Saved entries
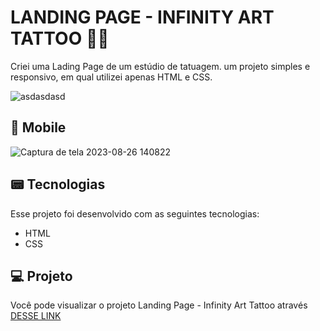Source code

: # LANDING PAGE - INFINITY ART TATTOO 💪💉
Criei uma Lading Page de um estúdio de tatuagem. um projeto simples e responsivo, em qual utilizei apenas HTML e CSS.

![asdasdasd](https://github.com/guiaugustoxy/the-boys/assets/137638499/d228fc2c-22ff-4b01-9a48-20a65832e0c6)


## 📱 Mobile

![Captura de tela 2023-08-26 140822](https://github.com/guiaugustoxy/the-boys/assets/137638499/a59a3bc1-5b3b-4c2e-be20-35f5fbae97b0)


## 📟 Tecnologias

Esse projeto foi desenvolvido com as seguintes tecnologias:

- HTML
- CSS

## 💻 Projeto

Você pode visualizar o projeto Landing Page - Infinity Art Tattoo através [DESSE LINK](https://guiaugustoxy.github.io/infinity-tattoo/)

Task goal: All lines from the one with "Criei uma Lading" onward to the end of the records above should be repeated exactly, and only those lines.

Result for this task:
Criei uma Lading Page de um estúdio de tatuagem. um projeto simples e responsivo, em qual utilizei apenas HTML e CSS.

![asdasdasd](https://github.com/guiaugustoxy/the-boys/assets/137638499/d228fc2c-22ff-4b01-9a48-20a65832e0c6)


## 📱 Mobile

![Captura de tela 2023-08-26 140822](https://github.com/guiaugustoxy/the-boys/assets/137638499/a59a3bc1-5b3b-4c2e-be20-35f5fbae97b0)


## 📟 Tecnologias

Esse projeto foi desenvolvido com as seguintes tecnologias:

- HTML
- CSS

## 💻 Projeto

Você pode visualizar o projeto Landing Page - Infinity Art Tattoo através [DESSE LINK](https://guiaugustoxy.github.io/infinity-tattoo/)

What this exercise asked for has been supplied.